- [What the task asks]
Pick out every line in the data below that contains the string "center" and copy each of those lines.

Data entries
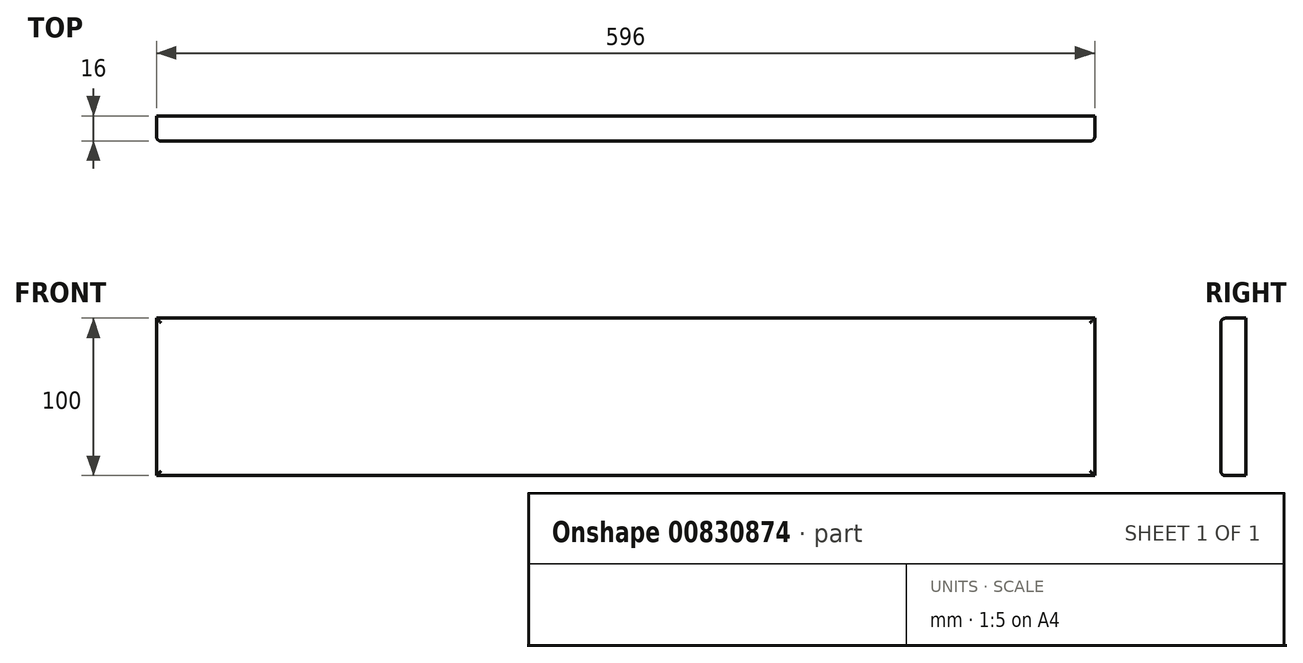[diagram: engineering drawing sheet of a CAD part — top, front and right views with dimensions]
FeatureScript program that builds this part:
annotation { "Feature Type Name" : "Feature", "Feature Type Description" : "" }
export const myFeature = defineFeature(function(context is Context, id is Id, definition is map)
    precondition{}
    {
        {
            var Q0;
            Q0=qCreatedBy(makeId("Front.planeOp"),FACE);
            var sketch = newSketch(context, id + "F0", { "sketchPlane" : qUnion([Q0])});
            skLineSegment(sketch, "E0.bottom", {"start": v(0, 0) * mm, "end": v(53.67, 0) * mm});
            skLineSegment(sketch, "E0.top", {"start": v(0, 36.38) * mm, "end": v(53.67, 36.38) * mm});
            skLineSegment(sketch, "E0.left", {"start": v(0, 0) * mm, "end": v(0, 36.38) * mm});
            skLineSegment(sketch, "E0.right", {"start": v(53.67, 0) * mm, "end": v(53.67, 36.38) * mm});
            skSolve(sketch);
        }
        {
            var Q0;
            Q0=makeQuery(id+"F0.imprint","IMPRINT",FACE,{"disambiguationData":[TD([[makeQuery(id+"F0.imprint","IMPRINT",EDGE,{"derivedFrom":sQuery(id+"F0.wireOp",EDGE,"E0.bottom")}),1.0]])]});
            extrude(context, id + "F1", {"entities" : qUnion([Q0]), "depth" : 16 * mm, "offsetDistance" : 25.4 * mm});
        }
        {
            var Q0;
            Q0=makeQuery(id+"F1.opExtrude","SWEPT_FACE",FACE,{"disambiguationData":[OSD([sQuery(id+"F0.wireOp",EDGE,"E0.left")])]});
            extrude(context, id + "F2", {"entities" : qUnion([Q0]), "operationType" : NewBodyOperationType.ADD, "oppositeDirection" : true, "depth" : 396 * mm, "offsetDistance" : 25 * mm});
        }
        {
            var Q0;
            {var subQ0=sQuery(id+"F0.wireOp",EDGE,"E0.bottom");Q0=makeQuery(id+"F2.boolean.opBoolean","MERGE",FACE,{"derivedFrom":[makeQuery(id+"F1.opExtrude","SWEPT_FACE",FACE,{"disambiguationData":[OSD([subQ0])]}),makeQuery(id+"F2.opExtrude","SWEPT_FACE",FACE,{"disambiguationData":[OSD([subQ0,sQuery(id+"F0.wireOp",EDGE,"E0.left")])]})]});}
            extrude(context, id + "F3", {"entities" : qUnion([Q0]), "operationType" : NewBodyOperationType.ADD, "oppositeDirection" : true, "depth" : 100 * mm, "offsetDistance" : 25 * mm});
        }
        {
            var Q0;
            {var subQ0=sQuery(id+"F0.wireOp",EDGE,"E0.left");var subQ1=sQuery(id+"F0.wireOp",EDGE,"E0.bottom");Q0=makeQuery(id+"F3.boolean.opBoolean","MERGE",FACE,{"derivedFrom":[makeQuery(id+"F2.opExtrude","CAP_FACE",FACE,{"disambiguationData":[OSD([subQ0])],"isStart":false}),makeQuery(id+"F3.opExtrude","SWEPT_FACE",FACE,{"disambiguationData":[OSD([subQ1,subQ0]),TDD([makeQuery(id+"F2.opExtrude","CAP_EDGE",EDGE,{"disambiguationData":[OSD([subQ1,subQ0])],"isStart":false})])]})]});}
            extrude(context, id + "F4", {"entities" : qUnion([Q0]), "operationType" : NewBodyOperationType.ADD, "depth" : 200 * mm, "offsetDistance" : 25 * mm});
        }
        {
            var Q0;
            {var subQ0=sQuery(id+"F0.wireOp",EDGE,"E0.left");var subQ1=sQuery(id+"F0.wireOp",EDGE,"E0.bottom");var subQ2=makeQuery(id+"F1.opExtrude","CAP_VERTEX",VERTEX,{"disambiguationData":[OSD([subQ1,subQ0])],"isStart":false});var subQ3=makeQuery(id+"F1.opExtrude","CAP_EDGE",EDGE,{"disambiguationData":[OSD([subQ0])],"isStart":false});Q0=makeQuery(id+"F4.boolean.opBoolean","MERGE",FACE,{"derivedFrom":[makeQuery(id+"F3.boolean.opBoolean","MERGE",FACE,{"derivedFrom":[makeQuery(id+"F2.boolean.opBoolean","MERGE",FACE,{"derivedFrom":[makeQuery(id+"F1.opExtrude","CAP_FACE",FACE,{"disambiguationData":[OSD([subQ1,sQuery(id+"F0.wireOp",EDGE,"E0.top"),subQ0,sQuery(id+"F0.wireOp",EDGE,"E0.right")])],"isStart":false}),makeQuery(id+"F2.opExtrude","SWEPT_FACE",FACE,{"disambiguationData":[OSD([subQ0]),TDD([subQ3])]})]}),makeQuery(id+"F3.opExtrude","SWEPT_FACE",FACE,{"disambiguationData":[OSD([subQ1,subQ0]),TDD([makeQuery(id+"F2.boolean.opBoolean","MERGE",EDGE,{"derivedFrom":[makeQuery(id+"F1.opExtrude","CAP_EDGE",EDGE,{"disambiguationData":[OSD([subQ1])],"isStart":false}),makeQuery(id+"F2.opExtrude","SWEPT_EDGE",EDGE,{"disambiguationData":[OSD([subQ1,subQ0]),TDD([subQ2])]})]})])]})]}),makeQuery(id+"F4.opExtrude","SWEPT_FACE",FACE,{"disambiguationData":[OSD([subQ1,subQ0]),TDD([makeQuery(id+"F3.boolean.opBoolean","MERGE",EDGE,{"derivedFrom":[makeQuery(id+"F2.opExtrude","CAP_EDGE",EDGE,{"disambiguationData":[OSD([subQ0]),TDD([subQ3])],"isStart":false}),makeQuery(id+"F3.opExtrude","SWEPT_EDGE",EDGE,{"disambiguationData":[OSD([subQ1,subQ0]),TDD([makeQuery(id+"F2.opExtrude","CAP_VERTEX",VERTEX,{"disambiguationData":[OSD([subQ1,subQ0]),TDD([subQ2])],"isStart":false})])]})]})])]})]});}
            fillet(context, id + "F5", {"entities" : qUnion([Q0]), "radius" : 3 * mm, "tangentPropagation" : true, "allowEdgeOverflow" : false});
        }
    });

--

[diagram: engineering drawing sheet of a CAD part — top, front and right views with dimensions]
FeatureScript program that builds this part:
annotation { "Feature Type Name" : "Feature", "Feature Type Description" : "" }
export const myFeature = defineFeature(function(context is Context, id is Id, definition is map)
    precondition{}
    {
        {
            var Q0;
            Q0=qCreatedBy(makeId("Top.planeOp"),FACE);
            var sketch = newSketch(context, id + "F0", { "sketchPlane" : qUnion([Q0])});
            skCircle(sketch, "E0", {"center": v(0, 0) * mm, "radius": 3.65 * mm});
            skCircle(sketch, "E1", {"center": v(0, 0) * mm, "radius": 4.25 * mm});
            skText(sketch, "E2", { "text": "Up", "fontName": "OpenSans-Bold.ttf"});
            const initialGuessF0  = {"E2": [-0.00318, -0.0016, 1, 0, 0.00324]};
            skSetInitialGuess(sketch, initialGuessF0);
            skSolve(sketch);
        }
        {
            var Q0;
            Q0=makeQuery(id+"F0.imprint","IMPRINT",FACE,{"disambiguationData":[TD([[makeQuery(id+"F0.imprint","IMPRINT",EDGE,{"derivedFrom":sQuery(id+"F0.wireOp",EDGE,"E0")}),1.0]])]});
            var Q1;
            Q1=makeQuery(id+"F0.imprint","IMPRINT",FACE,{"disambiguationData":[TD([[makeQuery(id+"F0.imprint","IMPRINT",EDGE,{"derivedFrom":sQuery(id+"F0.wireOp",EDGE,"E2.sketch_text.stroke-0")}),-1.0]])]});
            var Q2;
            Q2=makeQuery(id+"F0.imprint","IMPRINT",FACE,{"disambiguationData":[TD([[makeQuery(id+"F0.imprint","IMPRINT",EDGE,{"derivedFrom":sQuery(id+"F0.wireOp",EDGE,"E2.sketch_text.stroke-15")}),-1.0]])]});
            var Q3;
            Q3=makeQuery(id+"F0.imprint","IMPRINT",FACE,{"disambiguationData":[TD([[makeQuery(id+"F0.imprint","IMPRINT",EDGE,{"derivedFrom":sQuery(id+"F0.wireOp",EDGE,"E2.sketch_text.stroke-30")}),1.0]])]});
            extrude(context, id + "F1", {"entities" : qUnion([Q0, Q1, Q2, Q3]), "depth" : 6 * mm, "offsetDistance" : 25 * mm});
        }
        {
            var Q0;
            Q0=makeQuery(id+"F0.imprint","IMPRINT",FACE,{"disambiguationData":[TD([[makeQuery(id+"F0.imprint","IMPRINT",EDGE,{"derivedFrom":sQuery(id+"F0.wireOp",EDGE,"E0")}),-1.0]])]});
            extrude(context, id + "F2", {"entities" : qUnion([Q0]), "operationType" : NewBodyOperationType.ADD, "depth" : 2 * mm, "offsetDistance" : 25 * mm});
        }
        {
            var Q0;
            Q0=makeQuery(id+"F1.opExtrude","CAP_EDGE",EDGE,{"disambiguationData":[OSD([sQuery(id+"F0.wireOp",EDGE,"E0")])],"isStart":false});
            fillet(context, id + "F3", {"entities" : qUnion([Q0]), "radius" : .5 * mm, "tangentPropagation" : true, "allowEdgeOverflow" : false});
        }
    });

- [Response to the exercise]
            skCircle(sketch, "E0", {"center": v(0, 0) * mm, "radius": 3.65 * mm});
            skCircle(sketch, "E1", {"center": v(0, 0) * mm, "radius": 4.25 * mm});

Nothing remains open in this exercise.